* Aim of the exercise *
Report how many lines in the data below contain the word "Share". Give only the number.

[Stored dataset items]
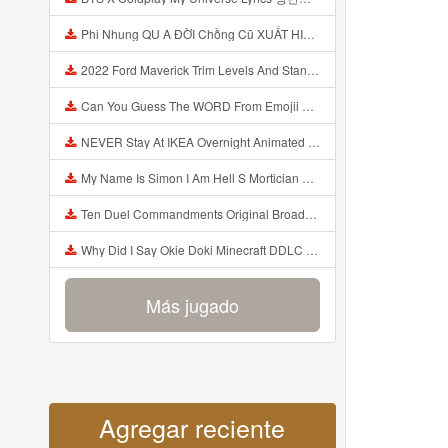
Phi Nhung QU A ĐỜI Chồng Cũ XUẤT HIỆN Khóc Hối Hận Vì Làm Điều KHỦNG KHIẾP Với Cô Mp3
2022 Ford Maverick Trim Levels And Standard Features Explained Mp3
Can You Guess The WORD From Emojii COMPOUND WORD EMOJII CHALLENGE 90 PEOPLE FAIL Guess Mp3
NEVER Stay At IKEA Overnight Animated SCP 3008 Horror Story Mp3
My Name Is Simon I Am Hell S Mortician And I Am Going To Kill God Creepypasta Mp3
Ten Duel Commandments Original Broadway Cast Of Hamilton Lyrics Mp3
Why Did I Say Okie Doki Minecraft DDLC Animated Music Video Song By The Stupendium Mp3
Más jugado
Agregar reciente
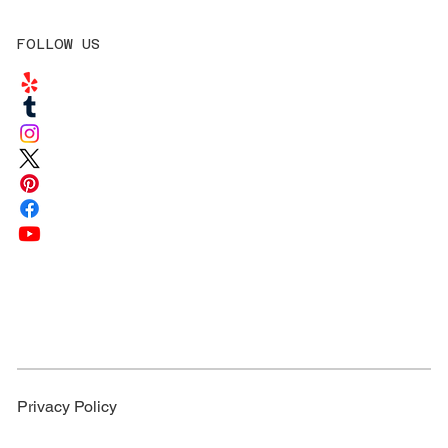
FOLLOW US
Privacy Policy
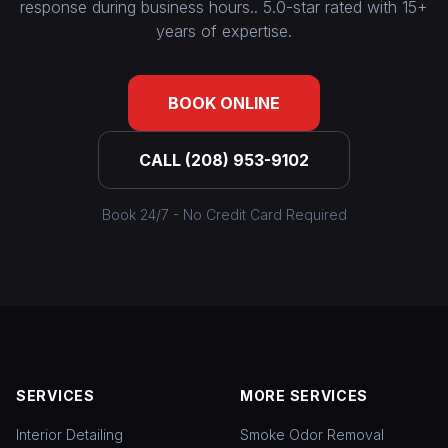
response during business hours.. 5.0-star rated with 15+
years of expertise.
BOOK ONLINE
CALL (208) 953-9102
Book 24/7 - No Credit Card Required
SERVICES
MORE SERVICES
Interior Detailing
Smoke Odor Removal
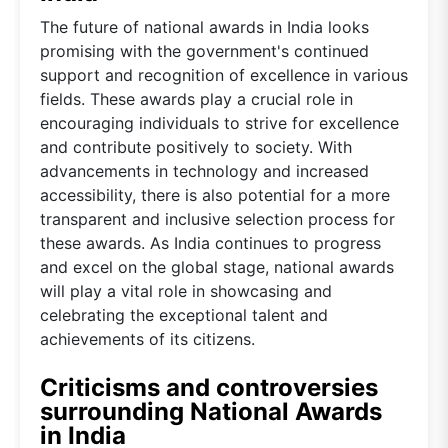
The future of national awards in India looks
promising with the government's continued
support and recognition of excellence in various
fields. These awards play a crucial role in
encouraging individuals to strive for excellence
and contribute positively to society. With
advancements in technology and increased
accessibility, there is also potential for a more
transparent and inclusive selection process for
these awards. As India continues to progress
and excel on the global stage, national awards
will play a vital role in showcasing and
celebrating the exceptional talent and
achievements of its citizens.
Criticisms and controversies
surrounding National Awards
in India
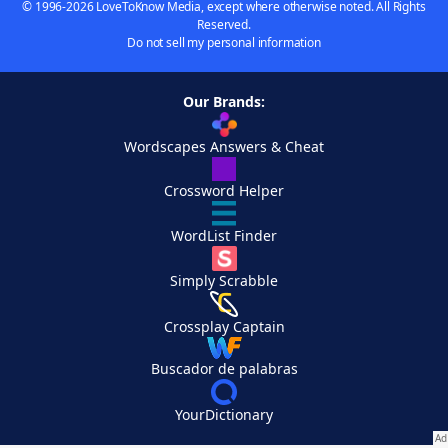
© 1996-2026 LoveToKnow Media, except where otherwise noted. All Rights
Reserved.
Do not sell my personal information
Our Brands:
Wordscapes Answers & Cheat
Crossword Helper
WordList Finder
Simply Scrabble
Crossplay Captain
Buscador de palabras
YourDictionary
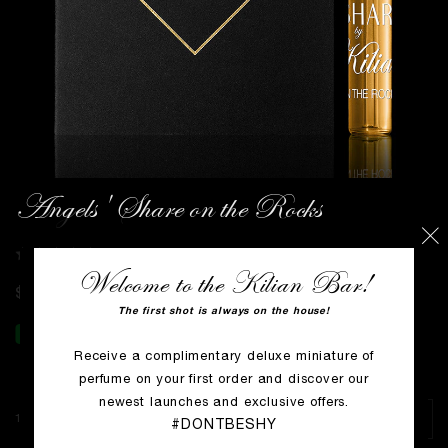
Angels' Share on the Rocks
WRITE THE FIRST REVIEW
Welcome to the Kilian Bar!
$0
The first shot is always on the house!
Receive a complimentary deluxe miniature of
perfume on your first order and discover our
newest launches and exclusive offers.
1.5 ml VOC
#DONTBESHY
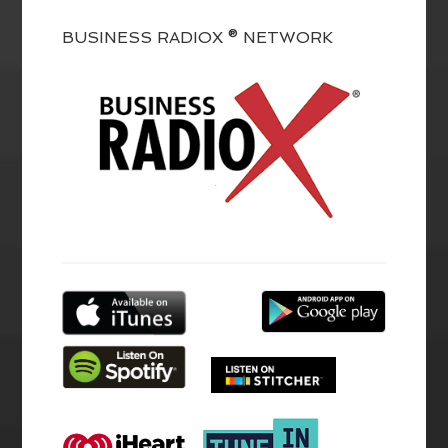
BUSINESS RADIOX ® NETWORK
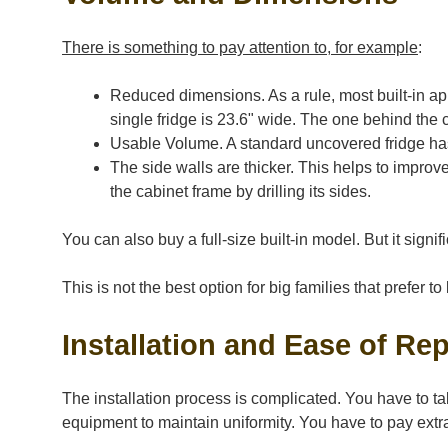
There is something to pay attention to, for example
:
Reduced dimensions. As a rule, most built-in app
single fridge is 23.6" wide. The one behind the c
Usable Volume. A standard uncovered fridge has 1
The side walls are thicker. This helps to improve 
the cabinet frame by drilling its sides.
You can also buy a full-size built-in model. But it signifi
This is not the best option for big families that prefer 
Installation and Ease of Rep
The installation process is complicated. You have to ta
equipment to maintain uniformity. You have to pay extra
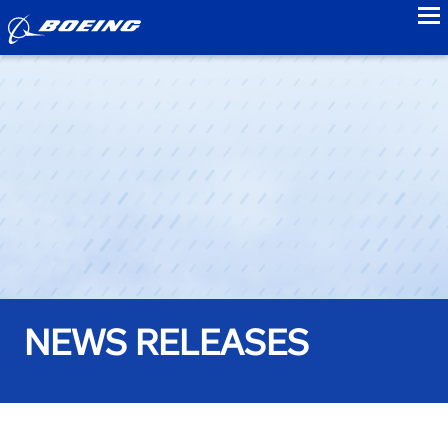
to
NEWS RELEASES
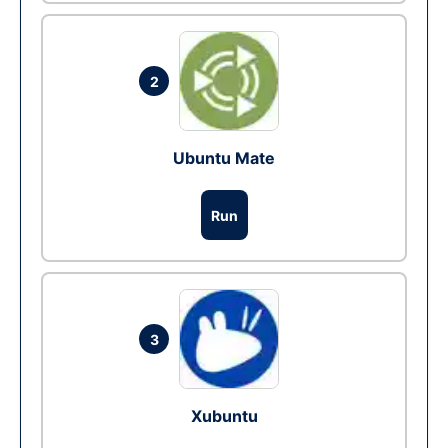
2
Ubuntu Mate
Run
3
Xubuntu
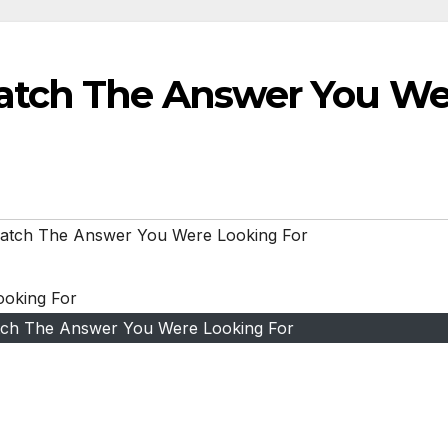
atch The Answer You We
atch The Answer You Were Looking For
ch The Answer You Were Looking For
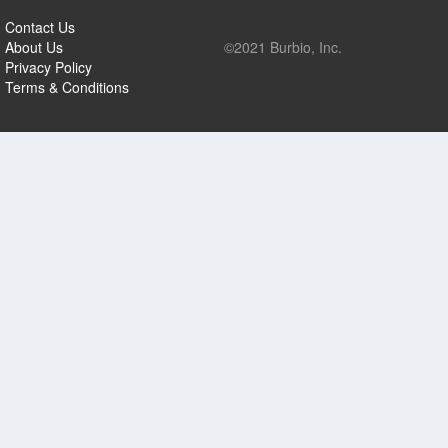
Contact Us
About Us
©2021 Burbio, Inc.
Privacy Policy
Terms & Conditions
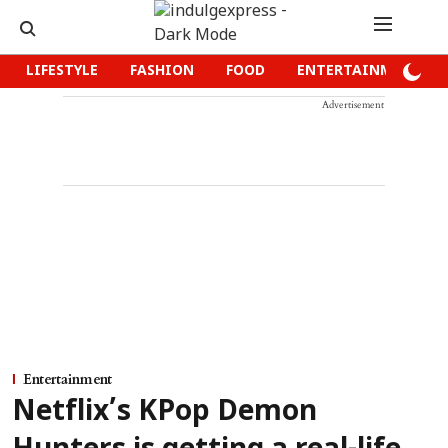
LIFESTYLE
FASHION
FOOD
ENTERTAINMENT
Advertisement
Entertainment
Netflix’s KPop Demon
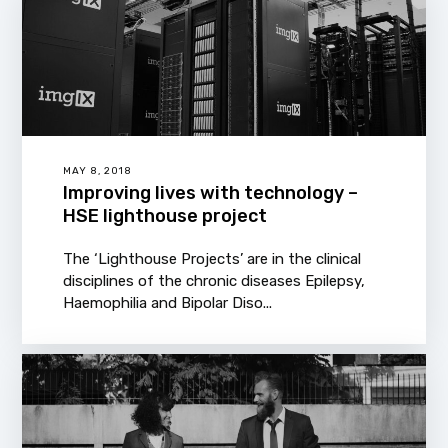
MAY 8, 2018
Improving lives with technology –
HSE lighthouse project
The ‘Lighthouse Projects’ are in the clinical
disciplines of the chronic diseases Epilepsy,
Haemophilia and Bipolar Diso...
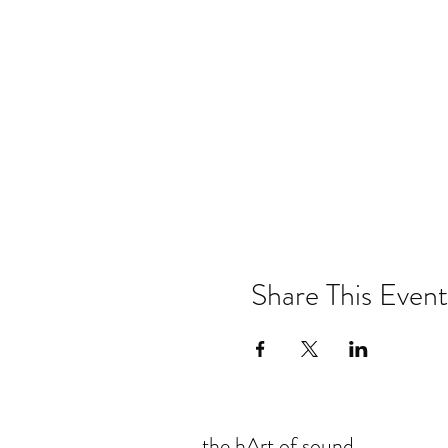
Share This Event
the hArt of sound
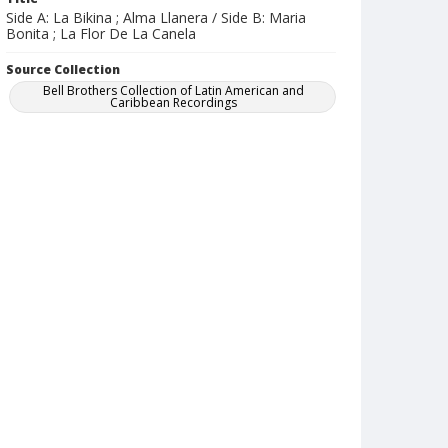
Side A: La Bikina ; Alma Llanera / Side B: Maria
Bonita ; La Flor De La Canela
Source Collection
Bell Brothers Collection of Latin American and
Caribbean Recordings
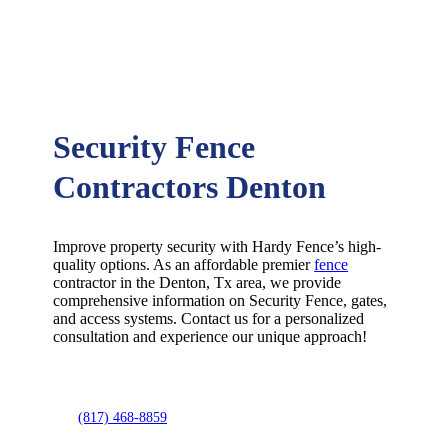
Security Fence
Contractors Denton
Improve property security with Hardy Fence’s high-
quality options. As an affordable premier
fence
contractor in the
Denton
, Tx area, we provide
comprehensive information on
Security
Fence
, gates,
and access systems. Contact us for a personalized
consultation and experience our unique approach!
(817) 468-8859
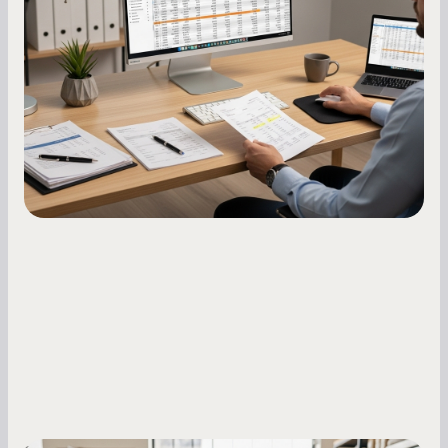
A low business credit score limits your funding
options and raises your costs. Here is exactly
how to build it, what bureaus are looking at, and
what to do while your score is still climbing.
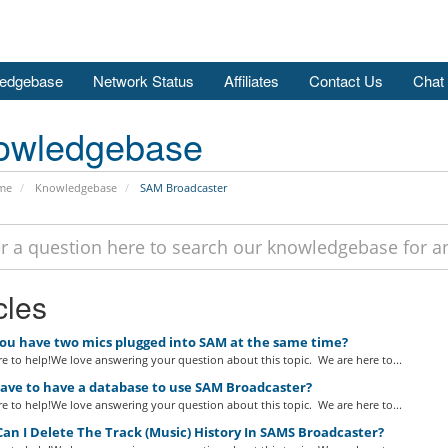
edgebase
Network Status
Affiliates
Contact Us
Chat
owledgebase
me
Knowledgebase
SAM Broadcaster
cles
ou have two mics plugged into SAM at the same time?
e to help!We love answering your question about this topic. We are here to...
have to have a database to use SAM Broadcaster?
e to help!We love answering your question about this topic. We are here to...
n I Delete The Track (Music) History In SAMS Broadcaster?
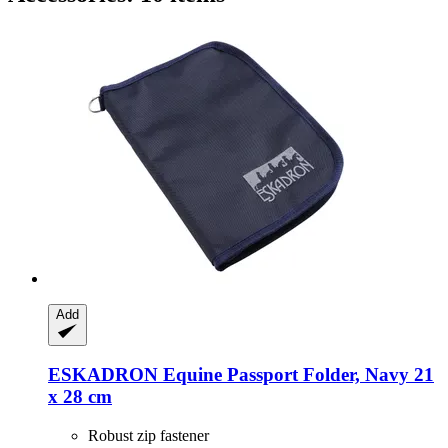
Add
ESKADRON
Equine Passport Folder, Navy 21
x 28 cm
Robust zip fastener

* Problem solution *
2